Genellikle gerileme dönemleri söz konusu olduğunda, hele de bunlar uzun dönemli olduğunda, mücadele edenlerin sayısının azalması ve mücadeleye inancın zayıflaması sık görülen olgulardır. Ancak tarih, “bu toplumdan adam olmaz” ya da “işçi sınıfından adam olmaz” diyen mücadele kaçkınlarını er ya da geç haksız çıkarmıştır. İşçi sınıfının kendi varoluşunun başından bu yana ne şartlarda mücadele verdiği, ne badireleri atlattığı genellikle bilinmez ya da unutulur. “Onlar eskide kaldı” diyenler de aslında o mücadelelerin ve tarihin gerçek boyutlarını ve ruhunu görememekle malûldürler. Birçok işçi de bu tarihi bilmediği için, kendi döneminin olumsuz deneyiminden ya da atmosferinden bir kesiti genel çıkarımlar yapmak için yeterli görmektedir.
İşçilerin tarih boyunca neler yaptıklarını görmek, sınıf bilinci bakımından hangi düzeylere ulaşabildiklerini, dolayısıyla ne büyük bir potansiyele sahip olduklarını bilmek temel önemdedir.
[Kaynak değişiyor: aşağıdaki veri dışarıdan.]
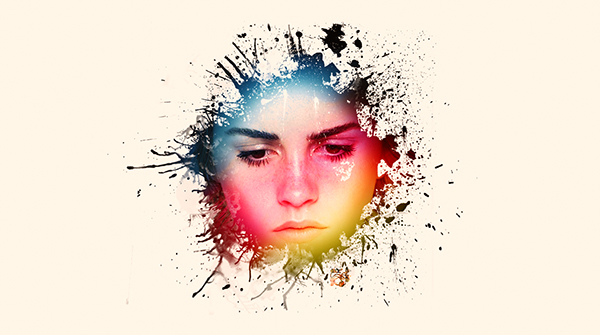
Where is `artworkl`? The height and width of the screenshot is (335, 600). artworkl is located at coordinates (348, 238).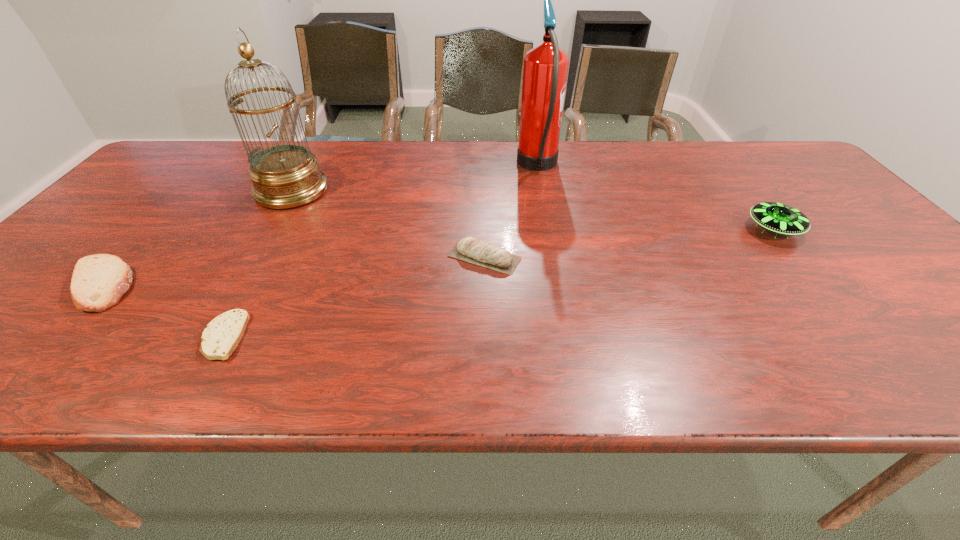
Where is `the fifth object from left to right`? The image size is (960, 540). the fifth object from left to right is located at coordinates (545, 70).

Locate an element on the screen. This screenshot has height=540, width=960. birdcage is located at coordinates (284, 176).

You are a GUI agent. You are given a task and a screenshot of the screen. Output one action in this format:
    pyautogui.click(x=<x>, y=<y>)
    Task: Click on the rightmost object
    
    Given the screenshot: What is the action you would take?
    pyautogui.click(x=780, y=218)

Locate an element on the screen. This screenshot has height=540, width=960. saucer is located at coordinates (780, 218).

What are the coordinates of `the rightmost pita bread` in the screenshot? It's located at coord(469,249).

Identify the location of the leftmost object. (98, 282).

The height and width of the screenshot is (540, 960). In order to click on the leftmost pita bread in this screenshot , I will do `click(98, 282)`.

Identify the location of the shortest pita bread. This screenshot has height=540, width=960. (221, 336).

Locate an element on the screen. the second pita bread from left to right is located at coordinates (221, 336).

Identify the location of free region located 0.050m on the front of the fifth object from left to right. (545, 203).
Bu konuda pek bilinmeyen bir anekdotu en başta aktarmak yararlı olabilir. 19. yüzyılın sonları ve 20. yüzyılın başlarında Alman işçi sınıfı kitlesel ölçekte hayli yüksek bir sınıf bilinci düzeyine ulaşmıştı. Bugün birçokları için adı bile ürkütücü gelebilecek Komünist Manifesto gibi bir kitabın o dönem Alman işçileri için ne anlama geldiğine tanıklık eden şu örnek çarpıcıdır:
“Komünist Manifesto hakkında bugüne dek duyduğum en güzel hikâye, 1980 yılında hayata veda eden büyük uluslararası ilişkiler kuramcısı Hans Morgenthau’nun ağzından dinlediğimdi. Yetmişli yılların başında New York Kent Üniversitesi’ndeydik ve Morgenthau, Birinci Dünya Savaşı’ndan önce Bavyera’da geçen çocukluk günlerini anıyordu. Coburg adında bir işçi mahallesinde hekimlik yapan babası, hasta ziyaretlerine gittiğinde onu da çoğunlukla yanında götürürmüş. Hastaların çoğu veremden ölüp gidiyormuş; hiçbir çaresi olmayan bu hastalık karşısında hekimlerin elinden gelen tek şey, hastaların hiç değilse onurlu bir biçimde ölmelerine yardım etmekmiş. Baba Morgenthau hastalarına son arzularını sorduğunda, işçilerin çoğu öldüklerinde Manifesto’yla birlikte gömülmek istediklerini söylüyormuş. Rahibin gizlice ölü odasına sızıp da ellerinin arasına Manifesto yerine İncil’i sokuşturuvermemesine dikkat etsin diye hekime yalvarıyorlarmış.” (Marshall Berman, Marksizmle Maceram, İletişim, 3. baskı, 2014, s.299)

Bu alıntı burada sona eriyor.